Exercise directions:
Please convert every line of the entries below into a JSON list of strings, one string per line. Skip blank lines and leave the pictures out.

Data to process:
—————
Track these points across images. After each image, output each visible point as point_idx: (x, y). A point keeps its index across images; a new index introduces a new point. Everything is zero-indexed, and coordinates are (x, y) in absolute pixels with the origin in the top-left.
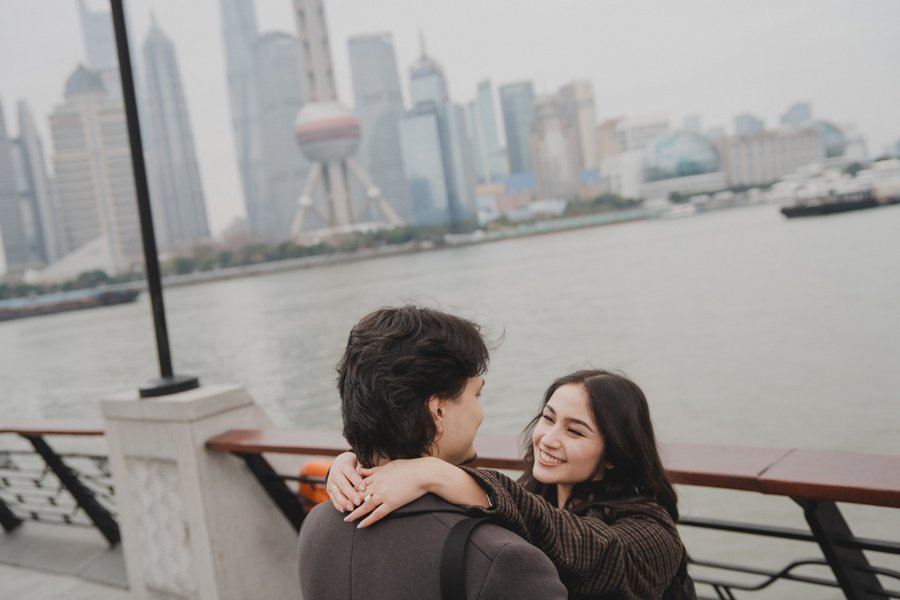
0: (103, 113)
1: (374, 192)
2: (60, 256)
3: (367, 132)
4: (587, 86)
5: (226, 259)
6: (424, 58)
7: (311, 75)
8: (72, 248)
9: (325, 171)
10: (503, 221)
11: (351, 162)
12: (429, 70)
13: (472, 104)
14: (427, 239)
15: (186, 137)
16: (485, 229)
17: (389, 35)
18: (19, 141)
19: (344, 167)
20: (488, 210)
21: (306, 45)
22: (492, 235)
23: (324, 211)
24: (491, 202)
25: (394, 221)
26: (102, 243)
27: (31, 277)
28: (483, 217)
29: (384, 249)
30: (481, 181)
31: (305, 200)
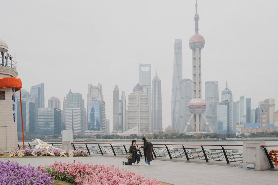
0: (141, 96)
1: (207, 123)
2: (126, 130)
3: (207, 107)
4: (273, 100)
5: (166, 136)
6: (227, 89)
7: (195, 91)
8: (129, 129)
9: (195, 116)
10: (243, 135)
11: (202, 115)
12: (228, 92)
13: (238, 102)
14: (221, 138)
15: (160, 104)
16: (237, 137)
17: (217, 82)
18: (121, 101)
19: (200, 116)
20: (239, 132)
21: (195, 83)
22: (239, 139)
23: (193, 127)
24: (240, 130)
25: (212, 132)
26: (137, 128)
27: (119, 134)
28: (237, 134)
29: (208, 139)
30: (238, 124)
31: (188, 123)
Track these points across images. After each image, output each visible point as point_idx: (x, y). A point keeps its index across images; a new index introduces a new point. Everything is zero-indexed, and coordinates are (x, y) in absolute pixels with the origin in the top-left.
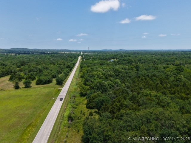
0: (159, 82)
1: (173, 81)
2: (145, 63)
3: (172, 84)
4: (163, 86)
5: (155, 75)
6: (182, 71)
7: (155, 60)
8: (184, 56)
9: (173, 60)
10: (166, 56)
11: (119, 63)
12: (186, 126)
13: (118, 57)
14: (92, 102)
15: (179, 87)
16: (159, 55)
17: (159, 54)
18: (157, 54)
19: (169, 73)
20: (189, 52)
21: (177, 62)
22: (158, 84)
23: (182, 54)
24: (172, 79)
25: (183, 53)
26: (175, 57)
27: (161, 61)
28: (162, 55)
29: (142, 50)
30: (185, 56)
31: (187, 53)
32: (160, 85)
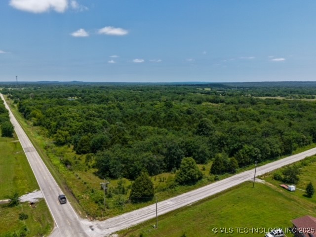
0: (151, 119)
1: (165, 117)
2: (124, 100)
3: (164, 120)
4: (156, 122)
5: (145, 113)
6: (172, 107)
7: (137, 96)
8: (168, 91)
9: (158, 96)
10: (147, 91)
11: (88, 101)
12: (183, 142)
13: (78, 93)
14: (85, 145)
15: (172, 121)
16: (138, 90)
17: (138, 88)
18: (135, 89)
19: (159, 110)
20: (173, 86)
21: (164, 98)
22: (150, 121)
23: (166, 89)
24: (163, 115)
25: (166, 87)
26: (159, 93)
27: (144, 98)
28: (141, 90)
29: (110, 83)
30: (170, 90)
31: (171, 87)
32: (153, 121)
—————
Task output:
[
  "Track these points across images. After each image, output each visible point as point_idx: (x, y). A point keeps its index across images; a new index introduces a new point. Everything is zero-indexed, and coordinates are (x, y) in absolute pixels with the origin in the top-left.",
  "0: (103, 113)",
  "1: (374, 192)",
  "2: (60, 256)",
  "3: (367, 132)",
  "4: (587, 86)",
  "5: (226, 259)",
  "6: (424, 58)",
  "7: (311, 75)",
  "8: (72, 248)",
  "9: (325, 171)",
  "10: (503, 221)",
  "11: (351, 162)",
  "12: (429, 70)",
  "13: (472, 104)",
  "14: (427, 239)",
  "15: (186, 137)",
  "16: (485, 229)",
  "17: (389, 35)",
  "18: (19, 141)",
  "19: (344, 167)",
  "20: (488, 210)",
  "21: (306, 45)",
  "22: (492, 235)",
  "23: (324, 211)",
  "24: (491, 202)",
  "25: (394, 221)",
  "26: (102, 243)",
  "27: (31, 277)",
  "28: (483, 217)",
  "29: (384, 249)",
  "30: (481, 181)",
  "31: (305, 200)",
  "0: (141, 96)",
  "1: (207, 123)",
  "2: (126, 130)",
  "3: (207, 107)",
  "4: (273, 100)",
  "5: (166, 136)",
  "6: (227, 89)",
  "7: (195, 91)",
  "8: (129, 129)",
  "9: (195, 116)",
  "10: (243, 135)",
  "11: (202, 115)",
  "12: (228, 92)",
  "13: (238, 102)",
  "14: (221, 138)",
  "15: (160, 104)",
  "16: (237, 137)",
  "17: (217, 82)",
  "18: (121, 101)",
  "19: (200, 116)",
  "20: (239, 132)",
  "21: (195, 83)",
  "22: (239, 139)",
  "23: (193, 127)",
  "24: (240, 130)",
  "25: (212, 132)",
  "26: (137, 128)",
  "27: (119, 134)",
  "28: (237, 134)",
  "29: (208, 139)",
  "30: (238, 124)",
  "31: (188, 123)",
  "Track these points across images. After each image, output each visible point as point_idx: (x, y). A point keeps its index across images; a new index introduces a new point. Everything is zero-indexed, and coordinates are (x, y) in absolute pixels with the origin in the top-left.",
  "0: (159, 82)",
  "1: (173, 81)",
  "2: (145, 63)",
  "3: (172, 84)",
  "4: (163, 86)",
  "5: (155, 75)",
  "6: (182, 71)",
  "7: (155, 60)",
  "8: (184, 56)",
  "9: (173, 60)",
  "10: (166, 56)",
  "11: (119, 63)",
  "12: (186, 126)",
  "13: (118, 57)",
  "14: (92, 102)",
  "15: (179, 87)",
  "16: (159, 55)",
  "17: (159, 54)",
  "18: (157, 54)",
  "19: (169, 73)",
  "20: (189, 52)",
  "21: (177, 62)",
  "22: (158, 84)",
  "23: (182, 54)",
  "24: (172, 79)",
  "25: (183, 53)",
  "26: (175, 57)",
  "27: (161, 61)",
  "28: (162, 55)",
  "29: (142, 50)",
  "30: (185, 56)",
  "31: (187, 53)",
  "32: (160, 85)",
  "0: (151, 119)",
  "1: (165, 117)",
  "2: (124, 100)",
  "3: (164, 120)",
  "4: (156, 122)",
  "5: (145, 113)",
  "6: (172, 107)",
  "7: (137, 96)",
  "8: (168, 91)",
  "9: (158, 96)",
  "10: (147, 91)",
  "11: (88, 101)",
  "12: (183, 142)",
  "13: (78, 93)",
  "14: (85, 145)",
  "15: (172, 121)",
  "16: (138, 90)",
  "17: (138, 88)",
  "18: (135, 89)",
  "19: (159, 110)",
  "20: (173, 86)",
  "21: (164, 98)",
  "22: (150, 121)",
  "23: (166, 89)",
  "24: (163, 115)",
  "25: (166, 87)",
  "26: (159, 93)",
  "27: (144, 98)",
  "28: (141, 90)",
  "29: (110, 83)",
  "30: (170, 90)",
  "31: (171, 87)",
  "32: (153, 121)"
]